Beer and skittles and Lucian Freud and Quentin Crisp – a Hampstead misery memoir

A review of ‘Slideshow: Memories of a Wartime Childhood’, by Marjorie Ann Watts. It’s at its best when channelling the voice and mind of a child

A group of boys riding in an army tank on the roundabout at the Hampstead Heath Fairground in 1944. (Photo by Harry Shepherd/Fox Photos/Getty Images) 
issue 20 September 2014

The rise of the ‘misery memoir’ describing abusive childhoods, followed by the I-was-a-teenage-druggie-alkie-gangbanger-tick-as-appropriate memoir, pushed into the shadows an older tradition, the memoir of childhood pleasure, of charm and humour. Some of the greats — Gwen Raverat’s Period Piece, Diana Holman-Hunt’s My Grandmothers and I — continue to be enjoyed; others every bit as good — Joan Wyndham’s Love Lessons trilogy — must be snapped up secondhand.

Marjorie Ann Watt’s Slideshow never quite reaches these heights, but is nevertheless a welcome addition to this genre. Watts herself is a painter and illustrator, and here she uses words to depict the lost world of the prewar bohemian Hampstead upper-middle-classes. Her father, Arthur Watts, was a Punch cartoonist; her formidable grandmother the founder of PEN.

Thus the book is filled with throwaway references to ‘the Blisses’— the composer Arthur and family — or E.M. Delafield, author of The Diary of a Provincial Lady. Tagore gives a talk at her school, going ‘on and on until I was almost asleep’. Later, at art college at St Martin’s (also known as ‘this dump’), ‘Lucian Somebody’ waltzes, while later still so does ‘Norbert’ (Brainin, founder of the Amadeus Quartet), ‘horn-rim specs gleaming’. By this time it feels natural that Watts is taught by Henry Moore and Edward ‘Call me Ted’ Ardizzone with — who else? — Quentin Crisp making a flying appearance as a life-drawing model.

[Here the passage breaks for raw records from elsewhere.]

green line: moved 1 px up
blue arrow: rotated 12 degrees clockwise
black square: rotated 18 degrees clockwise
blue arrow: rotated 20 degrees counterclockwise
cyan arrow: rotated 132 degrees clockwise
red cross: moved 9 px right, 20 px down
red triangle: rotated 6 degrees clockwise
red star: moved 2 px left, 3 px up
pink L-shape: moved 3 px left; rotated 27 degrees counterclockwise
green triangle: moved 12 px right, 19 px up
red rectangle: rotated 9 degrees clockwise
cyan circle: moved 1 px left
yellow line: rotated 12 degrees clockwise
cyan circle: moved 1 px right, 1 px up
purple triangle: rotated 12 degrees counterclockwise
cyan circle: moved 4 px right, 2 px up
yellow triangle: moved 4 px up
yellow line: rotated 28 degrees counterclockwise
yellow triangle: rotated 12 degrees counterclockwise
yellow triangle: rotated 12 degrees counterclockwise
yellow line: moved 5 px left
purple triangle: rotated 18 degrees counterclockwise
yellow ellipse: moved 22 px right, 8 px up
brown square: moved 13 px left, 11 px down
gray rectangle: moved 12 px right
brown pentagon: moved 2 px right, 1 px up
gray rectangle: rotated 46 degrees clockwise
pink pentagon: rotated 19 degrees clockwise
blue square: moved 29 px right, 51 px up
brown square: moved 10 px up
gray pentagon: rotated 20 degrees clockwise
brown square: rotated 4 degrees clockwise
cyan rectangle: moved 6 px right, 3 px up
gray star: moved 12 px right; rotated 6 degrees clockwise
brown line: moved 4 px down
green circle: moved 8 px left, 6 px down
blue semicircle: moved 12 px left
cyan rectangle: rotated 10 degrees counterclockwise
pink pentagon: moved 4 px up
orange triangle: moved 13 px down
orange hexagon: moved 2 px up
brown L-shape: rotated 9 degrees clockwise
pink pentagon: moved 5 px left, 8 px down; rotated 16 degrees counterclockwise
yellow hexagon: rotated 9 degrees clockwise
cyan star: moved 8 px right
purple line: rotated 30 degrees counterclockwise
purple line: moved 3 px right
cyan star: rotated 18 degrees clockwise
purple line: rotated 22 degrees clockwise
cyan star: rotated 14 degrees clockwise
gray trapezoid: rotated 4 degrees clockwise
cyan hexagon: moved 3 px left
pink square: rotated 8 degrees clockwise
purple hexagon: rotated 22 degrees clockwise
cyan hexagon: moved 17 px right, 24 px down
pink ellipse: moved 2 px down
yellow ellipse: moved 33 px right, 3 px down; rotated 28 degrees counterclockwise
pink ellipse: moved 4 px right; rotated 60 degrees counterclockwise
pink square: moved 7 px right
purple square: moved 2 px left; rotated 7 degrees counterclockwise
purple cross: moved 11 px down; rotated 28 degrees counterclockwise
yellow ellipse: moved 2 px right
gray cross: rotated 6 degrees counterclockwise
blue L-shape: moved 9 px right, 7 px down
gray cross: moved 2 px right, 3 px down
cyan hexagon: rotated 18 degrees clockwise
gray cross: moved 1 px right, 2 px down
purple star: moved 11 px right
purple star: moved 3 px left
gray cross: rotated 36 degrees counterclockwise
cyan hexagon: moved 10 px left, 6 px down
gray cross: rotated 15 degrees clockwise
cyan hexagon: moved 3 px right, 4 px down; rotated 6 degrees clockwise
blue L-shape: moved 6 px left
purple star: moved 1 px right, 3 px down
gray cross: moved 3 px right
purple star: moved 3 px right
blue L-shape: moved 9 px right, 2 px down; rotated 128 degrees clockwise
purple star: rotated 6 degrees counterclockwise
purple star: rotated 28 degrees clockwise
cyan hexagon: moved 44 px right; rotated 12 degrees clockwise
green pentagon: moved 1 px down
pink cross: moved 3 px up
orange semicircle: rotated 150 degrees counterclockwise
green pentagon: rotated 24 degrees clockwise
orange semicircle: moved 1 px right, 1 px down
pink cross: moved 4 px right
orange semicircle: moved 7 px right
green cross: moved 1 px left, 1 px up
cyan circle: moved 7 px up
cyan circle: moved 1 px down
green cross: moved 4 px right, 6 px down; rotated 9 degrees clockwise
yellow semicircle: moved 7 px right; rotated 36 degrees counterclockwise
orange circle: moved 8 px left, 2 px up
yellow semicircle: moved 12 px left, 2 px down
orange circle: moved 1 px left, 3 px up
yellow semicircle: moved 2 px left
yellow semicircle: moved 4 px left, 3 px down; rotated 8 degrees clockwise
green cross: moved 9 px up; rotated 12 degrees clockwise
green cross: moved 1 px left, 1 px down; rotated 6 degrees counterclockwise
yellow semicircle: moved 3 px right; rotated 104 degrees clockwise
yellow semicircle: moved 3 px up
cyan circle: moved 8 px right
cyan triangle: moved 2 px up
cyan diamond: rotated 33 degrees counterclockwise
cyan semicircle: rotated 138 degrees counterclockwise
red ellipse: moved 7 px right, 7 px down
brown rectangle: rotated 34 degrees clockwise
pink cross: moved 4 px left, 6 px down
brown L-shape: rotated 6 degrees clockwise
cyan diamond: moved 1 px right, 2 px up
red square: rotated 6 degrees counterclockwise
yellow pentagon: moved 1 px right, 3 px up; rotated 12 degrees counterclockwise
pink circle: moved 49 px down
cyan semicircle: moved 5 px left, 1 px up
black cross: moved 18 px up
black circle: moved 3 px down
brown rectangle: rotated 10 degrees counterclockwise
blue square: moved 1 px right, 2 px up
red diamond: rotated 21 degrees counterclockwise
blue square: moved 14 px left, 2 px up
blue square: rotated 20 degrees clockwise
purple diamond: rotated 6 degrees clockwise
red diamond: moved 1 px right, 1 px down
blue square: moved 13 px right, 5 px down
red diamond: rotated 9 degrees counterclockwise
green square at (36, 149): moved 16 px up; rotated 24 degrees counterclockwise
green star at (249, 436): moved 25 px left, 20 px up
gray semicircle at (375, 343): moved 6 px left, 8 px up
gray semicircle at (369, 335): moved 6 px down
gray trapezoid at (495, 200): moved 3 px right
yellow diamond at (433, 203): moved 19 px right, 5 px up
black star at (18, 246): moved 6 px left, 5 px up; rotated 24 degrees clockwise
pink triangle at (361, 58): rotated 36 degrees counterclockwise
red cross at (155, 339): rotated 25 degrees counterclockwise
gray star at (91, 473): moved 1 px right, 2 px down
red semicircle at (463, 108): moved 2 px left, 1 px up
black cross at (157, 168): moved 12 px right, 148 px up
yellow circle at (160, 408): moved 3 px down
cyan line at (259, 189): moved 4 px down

Yet these famous people are wallpaper, the decorative backdrop to her life, which is not nearly as much beer and skittles as an overview would suggest. After a prosperous, protected childhood, brought up by nannies (and nanny humour abounds: ‘Look at those fingernails. Are we in mourning for the cat?’), the death of her father before she is ten changes things abruptly.